» TO DO: Give back exactly the lines spanning from the one containing "Draw a box round the penguin at (652, 299)." to the final line of the records below, and no others.

(Collected data)
Segment Open

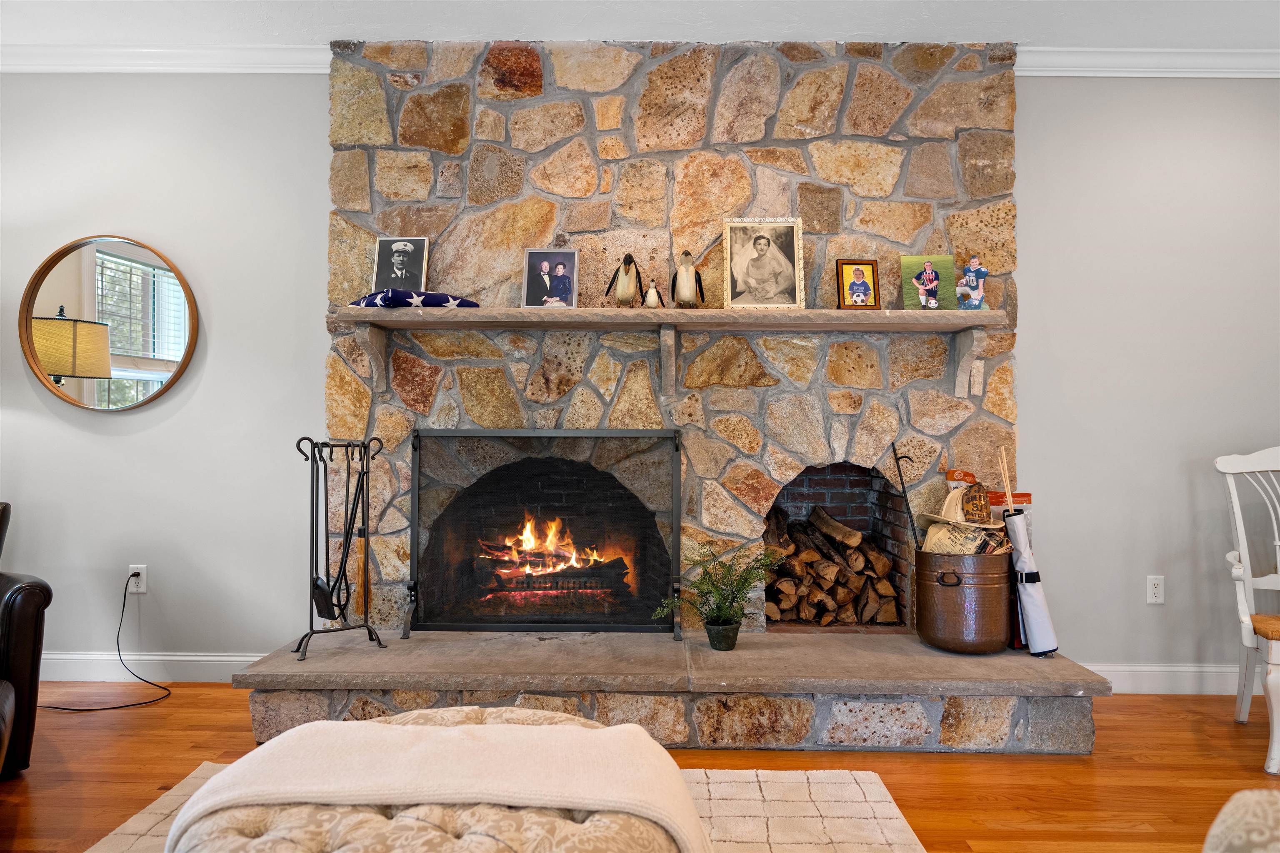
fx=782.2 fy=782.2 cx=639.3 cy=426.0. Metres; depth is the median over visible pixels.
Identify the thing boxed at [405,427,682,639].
fireplace screen
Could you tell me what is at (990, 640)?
copper bucket
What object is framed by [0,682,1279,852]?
floor
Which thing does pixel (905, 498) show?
fireplace poker
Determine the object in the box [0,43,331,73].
crown molding
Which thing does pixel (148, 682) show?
power cord
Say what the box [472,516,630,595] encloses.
fire
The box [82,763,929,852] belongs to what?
rug
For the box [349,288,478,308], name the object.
folded flag
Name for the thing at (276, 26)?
ceiling
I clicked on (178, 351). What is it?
round mirror
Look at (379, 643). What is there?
fireplace tool set
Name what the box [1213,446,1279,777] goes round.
white chair
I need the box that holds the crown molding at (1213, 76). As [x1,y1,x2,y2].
[1017,47,1279,77]
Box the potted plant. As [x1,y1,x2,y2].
[656,540,785,650]
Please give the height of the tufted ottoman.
0.425 m
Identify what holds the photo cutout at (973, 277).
on the mantel shelf
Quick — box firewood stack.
[764,501,900,626]
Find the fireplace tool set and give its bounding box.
[292,436,389,661]
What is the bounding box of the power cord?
[38,573,171,711]
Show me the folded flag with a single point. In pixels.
(429, 294)
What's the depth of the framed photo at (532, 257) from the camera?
3.21 m
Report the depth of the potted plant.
3.01 m
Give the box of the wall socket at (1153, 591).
[1146,575,1164,604]
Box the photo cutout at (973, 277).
[955,254,988,309]
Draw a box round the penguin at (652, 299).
[642,278,662,308]
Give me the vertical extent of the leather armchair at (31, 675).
0.918 m
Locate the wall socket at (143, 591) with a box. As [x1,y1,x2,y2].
[126,565,147,593]
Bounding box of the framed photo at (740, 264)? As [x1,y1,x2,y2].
[722,216,805,309]
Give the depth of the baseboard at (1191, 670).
3.31 m
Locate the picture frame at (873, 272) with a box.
[835,259,879,309]
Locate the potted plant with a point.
(722, 613)
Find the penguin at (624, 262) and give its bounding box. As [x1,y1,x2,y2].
[605,252,643,306]
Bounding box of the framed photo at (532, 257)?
[521,249,579,309]
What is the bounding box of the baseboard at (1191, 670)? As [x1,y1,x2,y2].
[1085,662,1256,694]
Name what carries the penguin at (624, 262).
on the mantel shelf
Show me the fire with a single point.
(529, 543)
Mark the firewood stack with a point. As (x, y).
(810, 556)
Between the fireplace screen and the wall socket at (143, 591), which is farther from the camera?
the wall socket at (143, 591)
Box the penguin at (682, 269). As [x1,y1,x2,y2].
[670,249,704,307]
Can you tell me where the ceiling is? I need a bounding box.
[0,0,1279,51]
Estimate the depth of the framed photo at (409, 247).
3.25 m
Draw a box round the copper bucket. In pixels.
[913,548,1012,653]
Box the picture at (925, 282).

Segment Closed

» OUTPUT:
Draw a box round the penguin at (652, 299).
[642,278,662,308]
Give me the vertical extent of the leather armchair at (31, 675).
0.918 m
Locate the wall socket at (143, 591) with a box. As [x1,y1,x2,y2].
[126,565,147,593]
Bounding box of the framed photo at (740, 264)? As [x1,y1,x2,y2].
[722,216,805,309]
Give the depth of the baseboard at (1191, 670).
3.31 m
Locate the picture frame at (873, 272) with a box.
[835,259,879,309]
Locate the potted plant with a point.
(722, 613)
Find the penguin at (624, 262) and give its bounding box. As [x1,y1,x2,y2].
[605,252,643,306]
Bounding box of the framed photo at (532, 257)?
[521,249,579,309]
What is the bounding box of the baseboard at (1191, 670)? As [x1,y1,x2,y2].
[1085,662,1256,694]
Name what carries the penguin at (624, 262).
on the mantel shelf
Show me the fire with a single point.
(529, 543)
Mark the firewood stack with a point. As (x, y).
(810, 556)
Between the fireplace screen and the wall socket at (143, 591), which is farther from the camera?
the wall socket at (143, 591)
Box the penguin at (682, 269). As [x1,y1,x2,y2].
[670,249,704,307]
Can you tell me where the ceiling is? I need a bounding box.
[0,0,1279,51]
Estimate the depth of the framed photo at (409, 247).
3.25 m
Draw a box round the copper bucket. In pixels.
[913,548,1012,653]
Box the picture at (925, 282).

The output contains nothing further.